━━ SELECTED EXTRACT
English Pronunciation: Chaos
Posted by Theo Heselmans on June 23rd, 2008
When I was around 17, our English teacher (remember, English is my third language), gave us this hilarious poem to read.
It never got out of my head. I was referring to it only yesterday. Instead of just mailing it to my friend, I put it here for everyone to enjoy.
I'm pretty sure most of you are familiar with it, but reading it still gives me a thrill.
The title is 'The Chaos', and it was written by Dr. Gerald Nolst Trenité (1870-1946),
a Dutch observer of English, in 1920.
Dearest creature in creation,
Studying English pronunciation.
I will teach you in my verse
Sounds like corpse, corps, horse, and worse.
It will keep you, Susy, busy,
Make your head with heat grow dizzy.
Tear in eye, your dress will tear.
So shall I! Oh, hear my prayer.
Pray console your loving poet,
Make my coat look new, dear, sew it.
Just compare heart, beard and heard,
Dies and diet, lord and word,
Sword and sward, retain and Britain.
(Mind the latter, how it's written.)
Made has not the sound of bade,
Say - said, pay - paid, laid, but plaid.
Now I durely will not plague you
With such words as vague and ague,
But be careful how you speak,
Say break, steak, but bleak and streak.
━━━━
━━ DATA
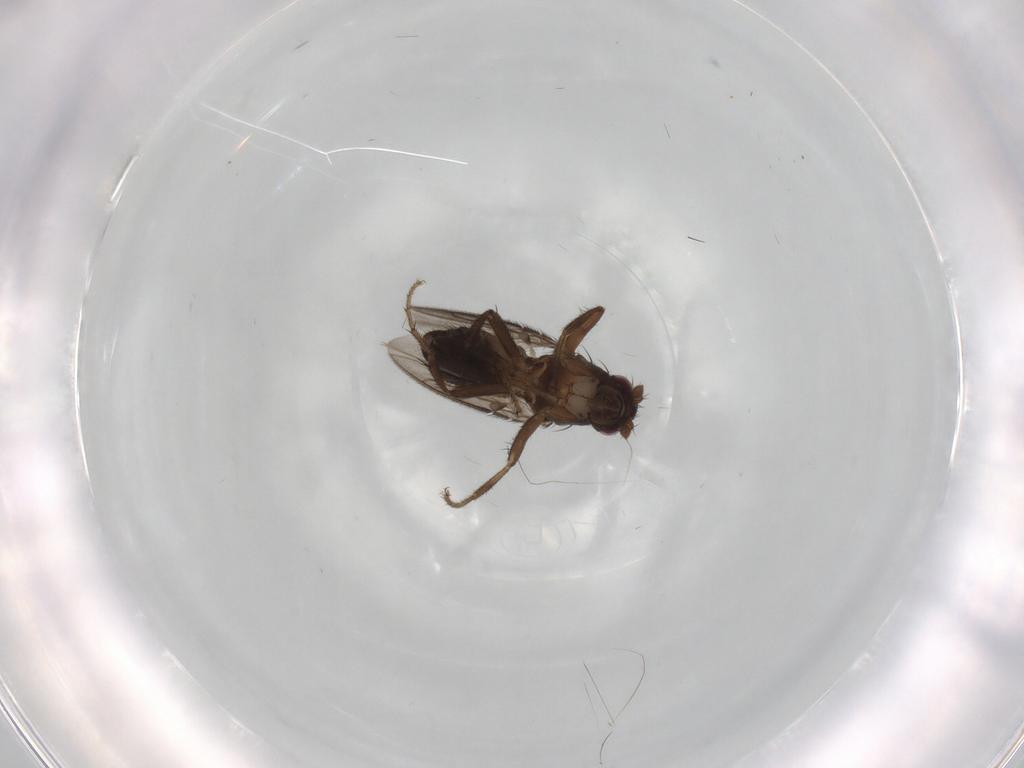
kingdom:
━━━━
━━ DATA
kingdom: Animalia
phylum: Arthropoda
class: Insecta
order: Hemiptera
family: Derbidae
━━━━
- [PROBLEMS TO SOLVE]:
A. According to the pronunciation post, in what year was "The Chaos" written?
B. Copy the stretch of the pronunciation post from "English Pronunciation: Chaos" through "everyone to enjoy.".
C. Carry the pronunciation post on past its last line.
Nothing here depends on the lines.

- [RESULTS IN ORDER]:
A. 1920

B.
English Pronunciation: Chaos
Posted by Theo Heselmans on June 23rd, 2008
When I was around 17, our English teacher (remember, English is my third language), gave us this hilarious poem to read.
It never got out of my head. I was referring to it only yesterday. Instead of just mailing it to my friend, I put it here for everyone to enjoy.

C.
Previous, precious; fuchsia, via;
Pipe, snipe, recipe and choir;
Cloven, oven; how and low;
Script, receipt; shoe, poem, toe,
Hear me say, devoid of trickery:
Daughter, laughter and terpsichore;
Typhoid, measles, topsails, aisles;
Exiles, similes, reviles;
Wholly, holly, signal, signing;
Thames, examining, combining.
Scholar, vicar and cigar;
Solar, mica, war and far;
From desire-desirable; admirable from admire;
Lumber, plumber; bier but brier;
Chatham, brougham; renown but known;
Knowledge, done but gone and tone:
One, anemone, Balmoral;
Kitchen, litchen; laundry, laurel;
Gertrude, German; wind and mind;
Scene, Melpomene; mankind;
Tortoise, torquoise, chamois - leather;
Reading, reading, heathen, heather.
This phonetic labyrinth
Gives moss, gross, brook, brooch, ninth and plinth.
Billet does not rhyme with ballet;
Bouquet, wallet, mallet, chalet.
Blood and flood are not like food,
Nor is mould like would and should.
Banquet is not nearly parquet,
Which is said to rhyme with "darky",
Viscous, viscount; Load and broad;
Toward, to forward, to reward.
And your pronunciation's OK
When you say correctly croquet;
Rounded, wounded; grieve and sieve;
Friend and fiend; alive and live;
Liberty, library, heave and heaven;
Rachel, ache, moustache; eleven.
We say hallowed, but allowed;
People, leopard; towed but vowed.
Mark the difference, moreover,
Between mover, plover, Dover,
Leeches, breeches, wise, precise;
Chalice, but police and lice;
Camel, constable, unstable;
Principle, disciple, label;
Petal, penal and canal;
Wait, surmise, plait, promise, pal.
Suit, suite, ruin; circuit, conduit
Rhyme with "shirk it" and "beyond it",
But it is not hard to tell,
Why it's pall-mall, but Pall Mall.
Muscle, muscular; gaol; iron;
Timber, climber; bullion, lion;
Worm and storm; chaise, chaos, chair;
Senator, spectator, mayor.
Ivy, privy; famous; clamour
And enamour rhyme with hammer.
Pussy, hussy and possess,
Desert, but dessert, address.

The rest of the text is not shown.